▶ [Texte]
#####

Pour la première occurrence, probablement liée à l’Exposition universelle de 1900, pas possible de se débarrasser des limitations dues à son imperfection technique : « De même que le beau son de sa voix, isolément reproduit par le phonographe, ne nous consolerait pas d’avoir perdu notre mère, de même une tempête mécaniquement imitée m’aurait laissé aussi indifférent que les fontaines lumineuses de l’Exposition. »

La deuxième occurrence est dans Le Temps retrouvé, et ajoute à la notion de ressemblance une disjonction de temps : « Cette voix semblait émise par un phonographe perfectionné, car si c’était celle de mon ami, elle sortait d’un gros bonhomme grisonnant que je ne connaissais pas, et dès lors il me semblait que ce ne pût être qu’artificiellement, par un truc de mécanique, qu’on avait logé la voix de mon camarade sous ce gros vieillard quelconque. »

#####

▶ [Consigne]
Répondez aux questions suivantes sur le texte.
1. À quel événement la première occurrence est-elle probablement liée ?
2. Dans quel ouvrage figure la deuxième occurrence ?
3. À quelle notion la deuxième occurrence ajoute-t-elle une disjonction de temps ?

#####

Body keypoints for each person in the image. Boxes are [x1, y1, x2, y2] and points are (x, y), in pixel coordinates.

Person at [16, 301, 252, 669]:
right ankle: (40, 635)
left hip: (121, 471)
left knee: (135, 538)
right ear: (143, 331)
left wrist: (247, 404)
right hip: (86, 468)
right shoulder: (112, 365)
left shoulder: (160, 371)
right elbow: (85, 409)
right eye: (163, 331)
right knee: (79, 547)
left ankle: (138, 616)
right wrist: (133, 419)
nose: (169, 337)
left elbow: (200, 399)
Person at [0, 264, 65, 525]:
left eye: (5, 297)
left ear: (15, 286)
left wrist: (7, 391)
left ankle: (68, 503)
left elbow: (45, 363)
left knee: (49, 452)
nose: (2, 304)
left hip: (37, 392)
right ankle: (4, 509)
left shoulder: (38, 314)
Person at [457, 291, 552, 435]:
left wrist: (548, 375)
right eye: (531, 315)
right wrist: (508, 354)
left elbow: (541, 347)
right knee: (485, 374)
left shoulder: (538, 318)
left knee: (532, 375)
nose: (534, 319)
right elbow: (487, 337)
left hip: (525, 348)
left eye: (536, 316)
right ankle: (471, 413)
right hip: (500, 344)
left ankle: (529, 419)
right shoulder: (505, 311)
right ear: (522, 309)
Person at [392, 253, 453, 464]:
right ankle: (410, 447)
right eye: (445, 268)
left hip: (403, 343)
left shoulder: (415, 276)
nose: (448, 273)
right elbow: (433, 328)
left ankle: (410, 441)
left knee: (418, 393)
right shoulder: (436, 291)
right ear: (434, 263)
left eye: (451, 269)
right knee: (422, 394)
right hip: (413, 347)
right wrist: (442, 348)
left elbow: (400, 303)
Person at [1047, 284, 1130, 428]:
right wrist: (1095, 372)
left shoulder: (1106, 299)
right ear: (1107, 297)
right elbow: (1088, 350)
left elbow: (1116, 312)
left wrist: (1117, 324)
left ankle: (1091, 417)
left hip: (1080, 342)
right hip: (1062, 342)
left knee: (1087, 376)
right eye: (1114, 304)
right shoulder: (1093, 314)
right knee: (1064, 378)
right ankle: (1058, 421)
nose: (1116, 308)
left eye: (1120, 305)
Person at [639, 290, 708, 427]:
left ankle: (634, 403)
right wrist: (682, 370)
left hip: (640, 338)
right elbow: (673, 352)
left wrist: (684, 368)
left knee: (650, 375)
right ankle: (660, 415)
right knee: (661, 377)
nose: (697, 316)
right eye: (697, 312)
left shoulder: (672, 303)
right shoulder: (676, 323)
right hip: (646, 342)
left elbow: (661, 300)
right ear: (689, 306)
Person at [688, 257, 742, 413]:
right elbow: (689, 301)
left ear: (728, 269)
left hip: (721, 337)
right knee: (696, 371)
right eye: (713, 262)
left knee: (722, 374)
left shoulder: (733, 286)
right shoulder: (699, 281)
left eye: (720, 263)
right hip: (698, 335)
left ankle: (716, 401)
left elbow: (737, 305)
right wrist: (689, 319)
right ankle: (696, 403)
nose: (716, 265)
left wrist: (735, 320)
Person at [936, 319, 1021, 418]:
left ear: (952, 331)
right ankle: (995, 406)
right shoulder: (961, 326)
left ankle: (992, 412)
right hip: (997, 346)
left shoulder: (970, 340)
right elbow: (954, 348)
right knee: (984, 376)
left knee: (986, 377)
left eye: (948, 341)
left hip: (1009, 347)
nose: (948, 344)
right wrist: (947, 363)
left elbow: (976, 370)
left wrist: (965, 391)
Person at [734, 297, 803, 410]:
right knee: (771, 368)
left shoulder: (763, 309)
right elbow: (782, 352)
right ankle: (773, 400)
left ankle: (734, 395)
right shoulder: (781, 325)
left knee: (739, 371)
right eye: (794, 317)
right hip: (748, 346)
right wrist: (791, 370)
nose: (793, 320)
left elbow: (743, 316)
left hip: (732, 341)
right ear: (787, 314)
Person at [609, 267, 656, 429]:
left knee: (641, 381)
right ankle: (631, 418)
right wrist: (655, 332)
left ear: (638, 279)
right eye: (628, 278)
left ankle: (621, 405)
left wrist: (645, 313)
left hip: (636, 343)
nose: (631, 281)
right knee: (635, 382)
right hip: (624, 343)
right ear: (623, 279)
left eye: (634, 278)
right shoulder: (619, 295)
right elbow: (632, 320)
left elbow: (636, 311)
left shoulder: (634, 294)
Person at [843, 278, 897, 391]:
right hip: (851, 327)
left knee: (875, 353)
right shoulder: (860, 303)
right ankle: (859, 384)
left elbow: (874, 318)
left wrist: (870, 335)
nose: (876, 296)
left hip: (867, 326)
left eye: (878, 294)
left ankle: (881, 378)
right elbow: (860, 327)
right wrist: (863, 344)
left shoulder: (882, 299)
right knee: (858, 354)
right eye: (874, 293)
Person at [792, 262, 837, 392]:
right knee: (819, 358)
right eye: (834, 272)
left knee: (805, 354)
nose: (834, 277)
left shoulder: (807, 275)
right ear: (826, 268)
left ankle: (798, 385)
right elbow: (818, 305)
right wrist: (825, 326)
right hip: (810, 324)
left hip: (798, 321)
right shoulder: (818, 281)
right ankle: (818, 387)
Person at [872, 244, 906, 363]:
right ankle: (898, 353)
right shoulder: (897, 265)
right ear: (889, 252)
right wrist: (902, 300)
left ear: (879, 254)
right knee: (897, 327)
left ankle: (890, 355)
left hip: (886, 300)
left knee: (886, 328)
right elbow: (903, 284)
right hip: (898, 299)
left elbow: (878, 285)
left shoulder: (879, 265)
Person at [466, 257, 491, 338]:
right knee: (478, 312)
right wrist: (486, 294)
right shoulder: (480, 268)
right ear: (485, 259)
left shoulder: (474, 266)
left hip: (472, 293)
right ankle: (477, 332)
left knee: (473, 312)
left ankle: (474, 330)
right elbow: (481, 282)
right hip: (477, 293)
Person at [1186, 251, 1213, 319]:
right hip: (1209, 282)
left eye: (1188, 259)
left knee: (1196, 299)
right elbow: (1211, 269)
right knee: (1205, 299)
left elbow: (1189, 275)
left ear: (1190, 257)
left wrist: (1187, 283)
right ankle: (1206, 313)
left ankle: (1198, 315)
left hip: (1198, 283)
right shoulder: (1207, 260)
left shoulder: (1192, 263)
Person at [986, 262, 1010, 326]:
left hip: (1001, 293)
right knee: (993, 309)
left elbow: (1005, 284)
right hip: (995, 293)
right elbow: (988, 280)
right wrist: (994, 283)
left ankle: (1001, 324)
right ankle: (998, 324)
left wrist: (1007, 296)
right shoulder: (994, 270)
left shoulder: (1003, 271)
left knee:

#####

▶ [Résultat obtenu]
1. Elle est probablement liée à l'Exposition universelle de 1900.
2. Elle figure dans Le Temps retrouvé.
3. Elle ajoute une disjonction de temps à la notion de ressemblance.